Throughout the records below, find each line holding "Score" and copy it.
○ ○ ○ ○ ○
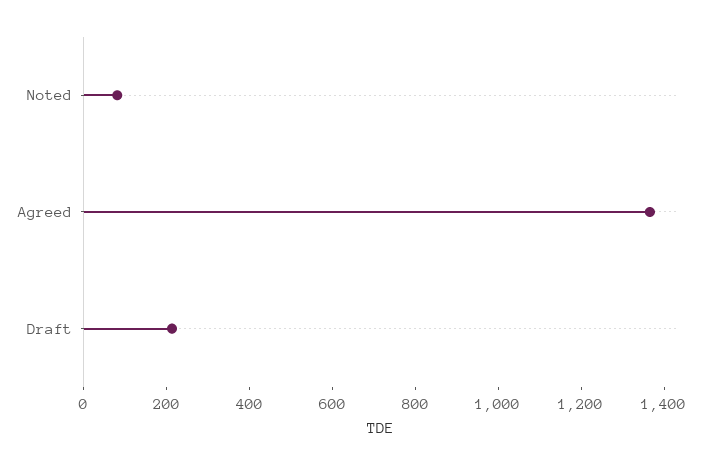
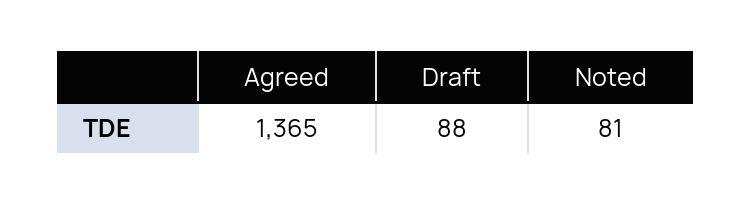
Draft: 200 -> 88

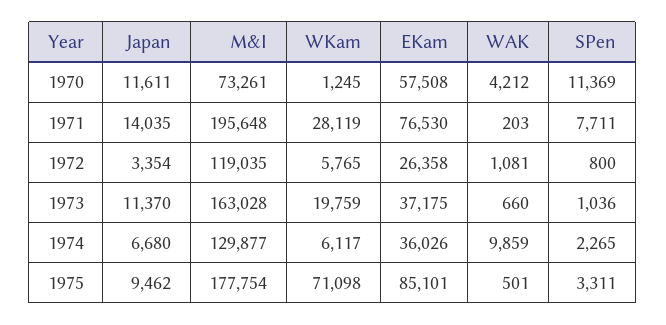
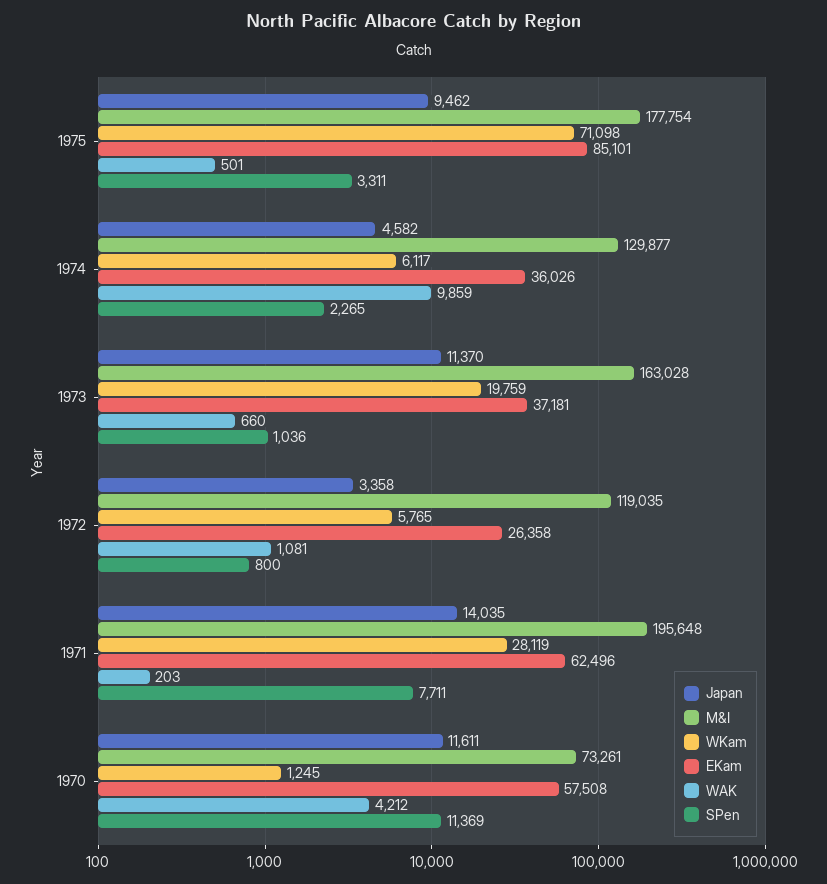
EKam, 1971: 76530 -> 62496
Japan, 1972: 3354 -> 3358
EKam, 1973: 37175 -> 37181
Japan, 1974: 6680 -> 4582

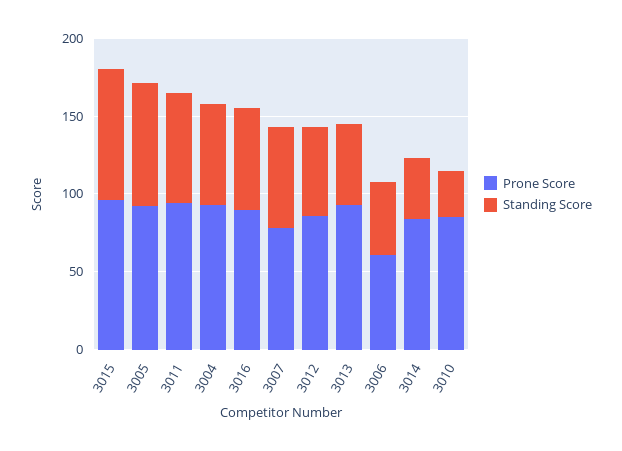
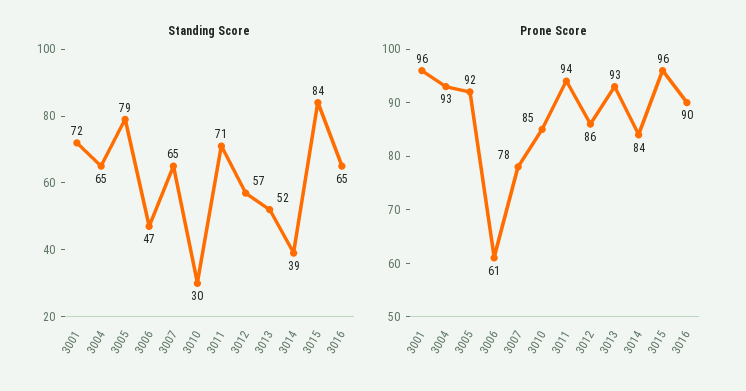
Standing Score, 3001: none -> 72
Prone Score, 3001: none -> 96

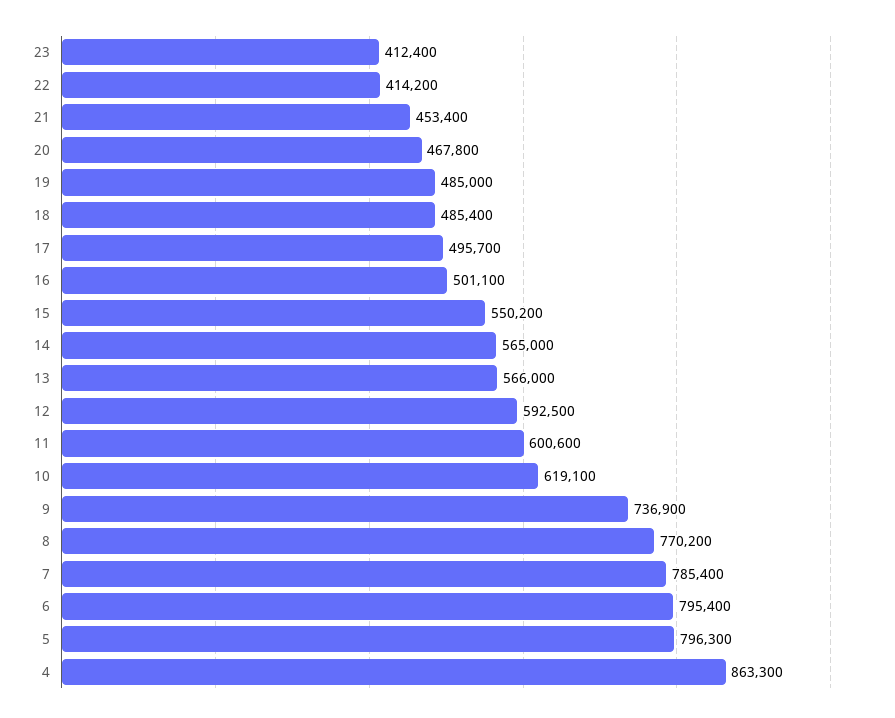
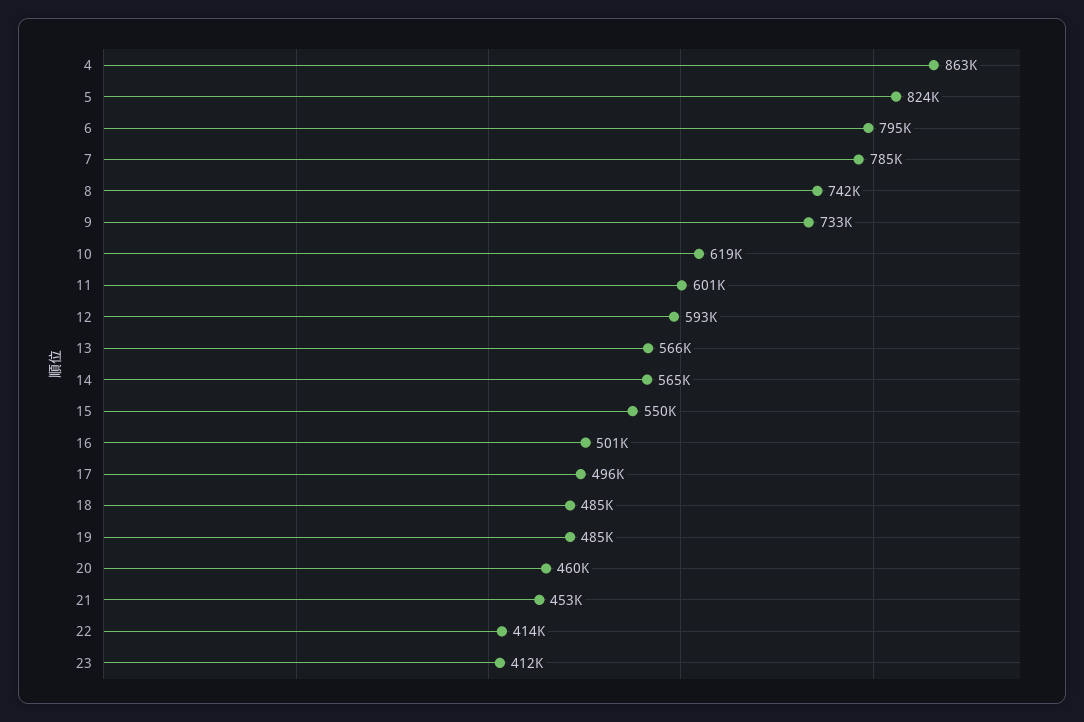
20: 467800 -> 460000
9: 736900 -> 733000
8: 770200 -> 742000
5: 796300 -> 824000

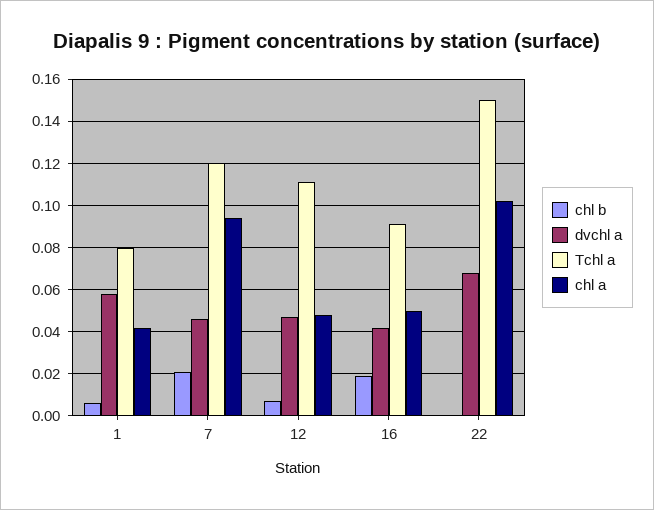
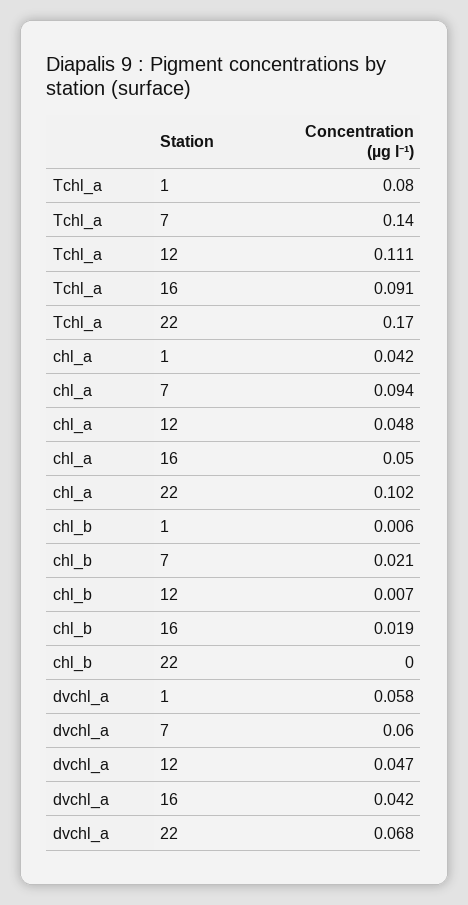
dvchl a, 7: 0.045 -> 0.06
Tchl a, 7: 0.12 -> 0.14
Tchl a, 22: 0.15 -> 0.17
○ ○ ○ ○ ○
Written response -
Standing Score, 3001: none -> 72
Prone Score, 3001: none -> 96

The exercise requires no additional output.